7 Ultrarunning Myths That Hold You Back

If it's a nod from society you're looking for, run a marathon. But if it's a life-changing experience of personal strength and perseverance that you want, finish an ultra.

7. It doesn't appear that anyone else is struggling as much as I am. I must not belong. 

There was a video I saw a few weeks back that completely changed my perspective on everything. I can't remember where I saw it, much less the link. It was one of those things you watch casually, and don't realize until weeks later that it was actually a turning point for you.

This video was an interview with a seasoned, elite ultra runner talking about a 100-mile race. He talked about finishing the first 26 miles, and feeling wiped. He casually mentioned being tired as if it was a normal thing, but I thought, "Wait a minute. He's an ultra elite. He gets tired after a marathon?"

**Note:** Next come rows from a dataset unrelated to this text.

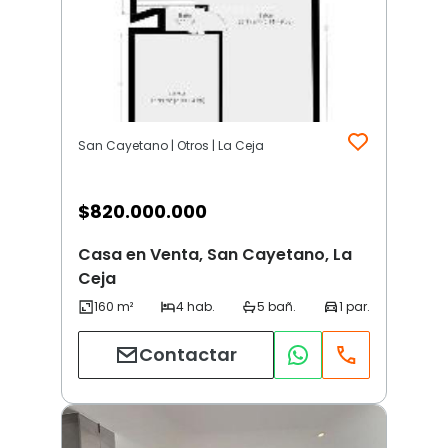
San Cayetano | Otros | La Ceja
$
820.000.000
Casa en Venta, San Cayetano, La
Ceja
Contactar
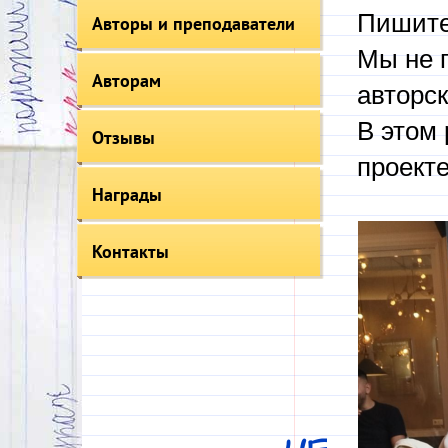
Пишите
Авторы и преподаватели
Мы не 
Авторам
авторск
В этом 
Отзывы
проекте
Награды
Контакты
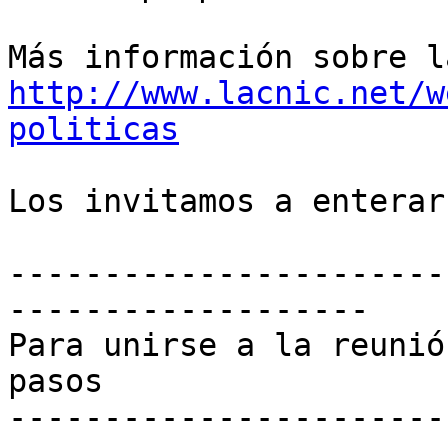
http://www.lacnic.net/w
politicas
Los invitamos a enterar
-----------------------
-------------------

Para unirse a la reunió
pasos

-----------------------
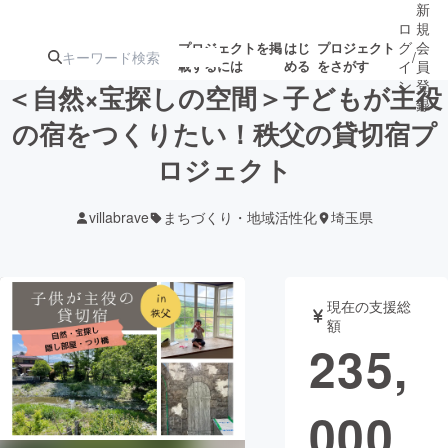
新
ロ
規
グ
会
プロジェクトを掲
はじ
プロジェクト
/
載するには
める
をさがす
イ
員
ン
登
＜自然×宝探しの空間＞子どもが主役
録
の宿をつくりたい！秩父の貸切宿プ
ロジェクト
人気のプロ
注目のリ
注目の新着プロ
募集終了が近いプ
もうすぐ公開
ジェクト
ターン
ジェクト
ロジェクト
されます
villabrave
まちづくり・地域活性化
埼玉県
アート・写真
音楽
現在の支援総
テクノロジー・ガジェット
ゲーム・サ
額
235,
映像・映画
書籍・雑誌
000
ビジネス・起業
チャレンジ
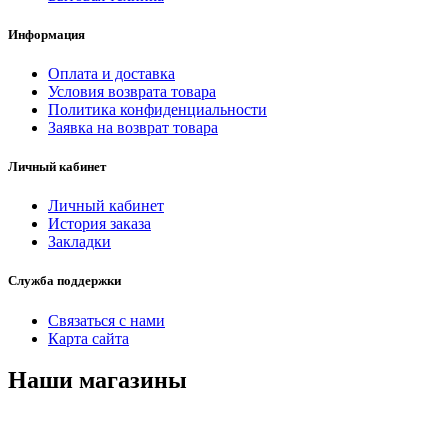
Информация
Оплата и доставка
Условия возврата товара
Политика конфиденциальности
Заявка на возврат товара
Личный кабинет
Личный кабинет
История заказа
Закладки
Служба поддержки
Связаться с нами
Карта сайта
Наши магазины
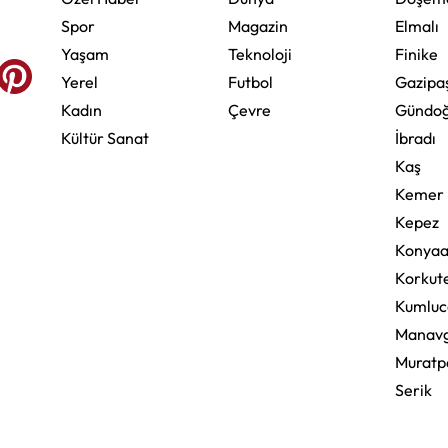
Spor
Magazin
Elmalı
Yaşam
Teknoloji
Finike
Yerel
Futbol
Gazipa
Kadın
Çevre
Gündo
Kültür Sanat
İbradı
Kaş
Kemer
Kepez
Konyaa
Korkute
Kumluc
Manav
Muratp
Serik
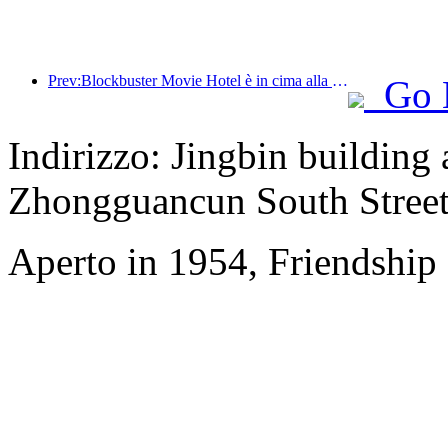
Prev:Blockbuster Movie Hotel è in cima alla lista degli hotel a tema cinematografico e l'influenza del suo marchio è stata migliorata
Go 
Indirizzo: Jingbin building
Zhongguancun South Stree
Aperto in 1954, Friendship 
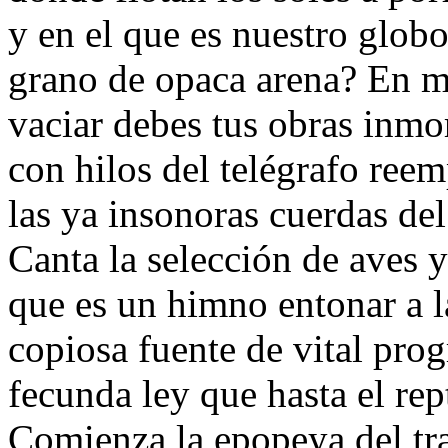
y en el que es nuestro glob
grano de opaca arena? En 
vaciar debes tus obras inmor
con hilos del telégrafo ree
las ya insonoras cuerdas del 
Canta la selección de aves y
que es un himno entonar a l
copiosa fuente de vital prog
fecunda ley que hasta el rept
Comienza la epopeya del tr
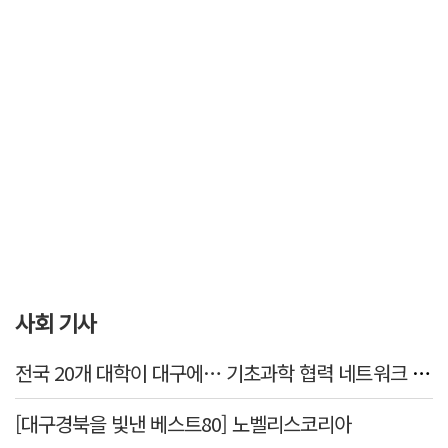
사회 기사
전국 20개 대학이 대구에… 기초과학 협력 네트워크 출범하다
[대구경북을 빛낸 베스트80] 노벨리스코리아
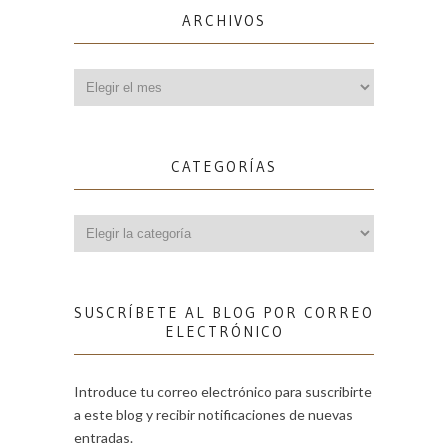
ARCHIVOS
Archivos
CATEGORÍAS
Categorías
SUSCRÍBETE AL BLOG POR CORREO
ELECTRÓNICO
Introduce tu correo electrónico para suscribirte
a este blog y recibir notificaciones de nuevas
entradas.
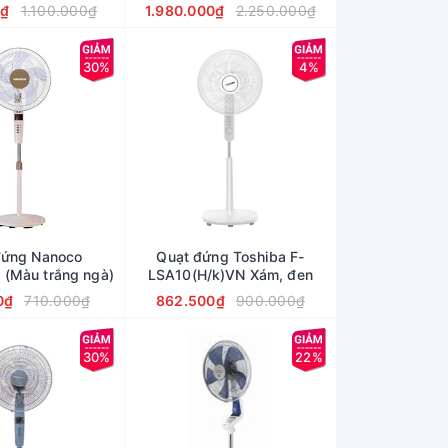
hãng
0₫
1.100.000₫
1.980.000₫
2.250.000₫
30%
4%
đứng Nanoco
Quạt đứng Toshiba F-
(Màu trắng ngà)
LSA10(H/k)VN Xám, đen
0₫
710.000₫
862.500₫
900.000₫
30%
22%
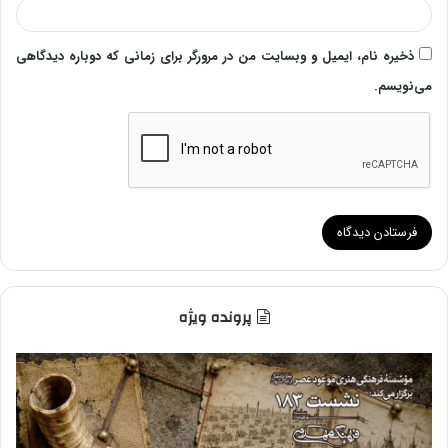
ذخیره نام، ایمیل و وبسایت من در مرورگر برای زمانی که دوباره دیدگاهی
می‌نویسم.
پرونده ویژه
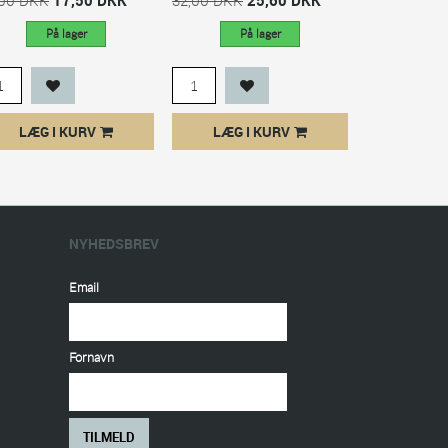
På lager
På lager
På
LÆG I KURV
LÆG I KURV
LÆG I
NYHEDSBREV
Email
Fornavn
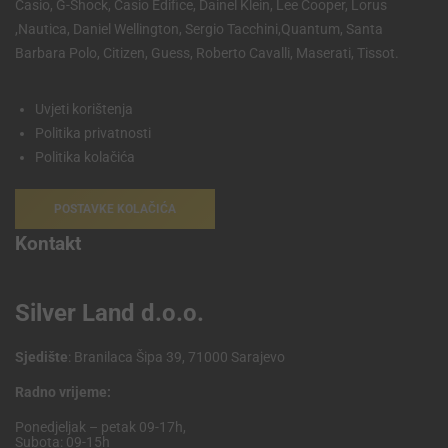
Casio, G-Shock, Casio Edifice, Dainel Klein, Lee Cooper, Lorus
,Nautica, Daniel Wellington, Sergio Tacchini,Quantum, Santa
Barbara Polo, Citizen, Guess, Roberto Cavalli, Maserati, Tissot.
Uvjeti korištenja
Politika privatnosti
Politika kolačića
POSTAVKE KOLAČIĆA
Kontakt
Silver Land d.o.o.
Sjedište
: Branilaca Šipa 39, 71000 Sarajevo
Radno vrijeme:
Ponedjeljak – petak 09-17h,
Subota: 09-15h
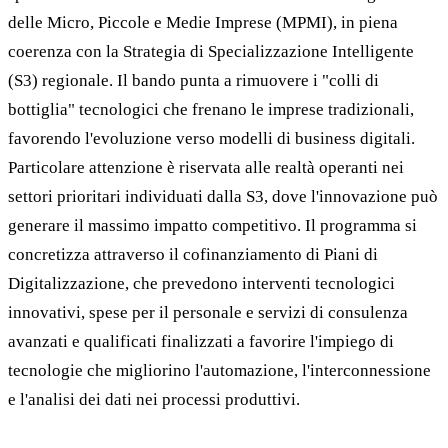
delle Micro, Piccole e Medie Imprese (MPMI), in piena
coerenza con la Strategia di Specializzazione Intelligente
(S3) regionale. Il bando punta a rimuovere i "colli di
bottiglia" tecnologici che frenano le imprese tradizionali,
favorendo l'evoluzione verso modelli di business digitali.
Particolare attenzione è riservata alle realtà operanti nei
settori prioritari individuati dalla S3, dove l'innovazione può
generare il massimo impatto competitivo. Il programma si
concretizza attraverso il cofinanziamento di Piani di
Digitalizzazione, che prevedono interventi tecnologici
innovativi, spese per il personale e servizi di consulenza
avanzati e qualificati finalizzati a favorire l'impiego di
tecnologie che migliorino l'automazione, l'interconnessione
e l'analisi dei dati nei processi produttivi.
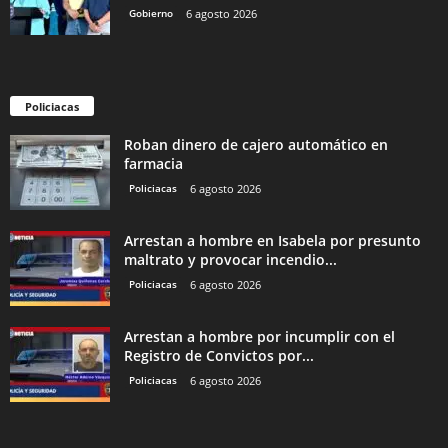
Gobierno
6 agosto 2026
Policiacas
Roban dinero de cajero automático en
farmacia
Policiacas
6 agosto 2026
Arrestan a hombre en Isabela por presunto
maltrato y provocar incendio...
Policiacas
6 agosto 2026
Arrestan a hombre por incumplir con el
Registro de Convictos por...
Policiacas
6 agosto 2026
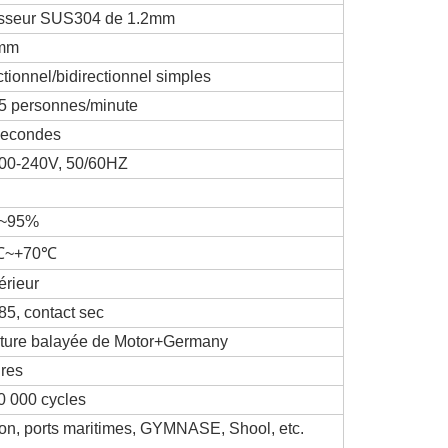
sseur SUS304 de 1.2mm
mm
ctionnel/bidirectionnel simples
5 personnes/minute
secondes
00-240V, 50/60HZ
~95%
℃~+70℃
érieur
5, contact sec
ture balayée de Motor+Germany
ires
0 000 cycles
ion, ports maritimes, GYMNASE, Shool, etc.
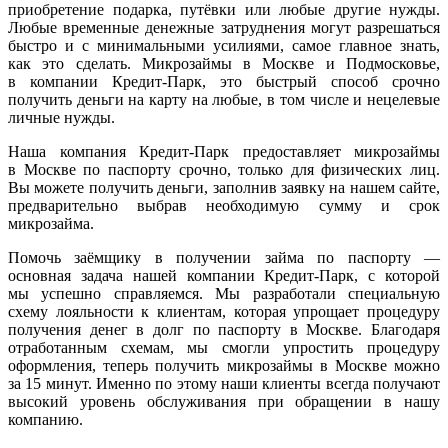
приобретение подарка, путёвки или любые другие нужды.
Любые временные денежные затруднения могут разрешаться
быстро и с минимальными усилиями, самое главное знать,
как это сделать. Микрозаймы в Москве и Подмосковье,
в компании Кредит-Парк, это быстрый способ срочно
получить деньги на карту на любые, в том числе и нецелевые
личные нужды.
Наша компания Кредит-Парк предоставляет микрозаймы
в Москве по паспорту срочно, только для физических лиц.
Вы можете получить деньги, заполнив заявку на нашем сайте,
предварительно выбрав необходимую сумму и срок
микрозайма.
Помочь заёмщику в получении займа по паспорту —
основная задача нашей компании Кредит-Парк, с которой
мы успешно справляемся. Мы разработали специальную
схему лояльности к клиентам, которая упрощает процедуру
получения денег в долг по паспорту в Москве. Благодаря
отработанным схемам, мы смогли упростить процедуру
оформления, теперь получить микрозаймы в Москве можно
за 15 минут. Именно по этому наши клиенты всегда получают
высокий уровень обслуживания при обращении в нашу
компанию.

When I get tired at 26 miles, I used to attribute it to the fact that I wasn't conditioned. I was a newbie and probably out of shape. I was in over my head. But here was a veteran with solid races under his belt, still feeling tired at 26 miles. It forced me to change my perspective.

Around the same time, I read the book AWOL on the Appalachian Trail,where David Miller recounts his experience hiking the entire Appalachian. He recalls a day when he was struggling up a hill, passed some other hikers, and was shocked to hear them admire his speed and agility. He felt like crap.

He writes:

Everyone sweats; everyone pants for breath. The person who is in better shape will usually push himself to hike more quickly and bump into the same limitations. But when a fit person is stressed, he is less likely to attribute the difficulty to his shortcomings ? Obviously conditioning is advantageous, but the perception of disadvantage can be more debilitating than the actual disadvantage. 

Ultras are hard for everyone. Ultras are just plain hard. Everyone struggles up that hill. Everyone has trouble breathing. Everyone feels the hot sun. Everyone is sweating. Everyone wants to sit down.

More: Learn How to Persevere From Ultra Elite Michael Wardian

You—sitting at your computer and reading this—would not be any worse off than I am on a steep, rocky hill. Trails can't tell whether you're an elite or a newbie. They'll kick your ass just the same. So you belong here just as much as I do. And I belong here just as much as the dude who wins first place.

The ultra distance is hard to get your mind around. That's why people give ultra runners puzzled looks. But once you break down that wall, run your first ultra, run your second ultra, and then realize you're hooked—all those lies you believed about yourself are exposed. And it's easier to see yourself as you really are: strong, courageous and able.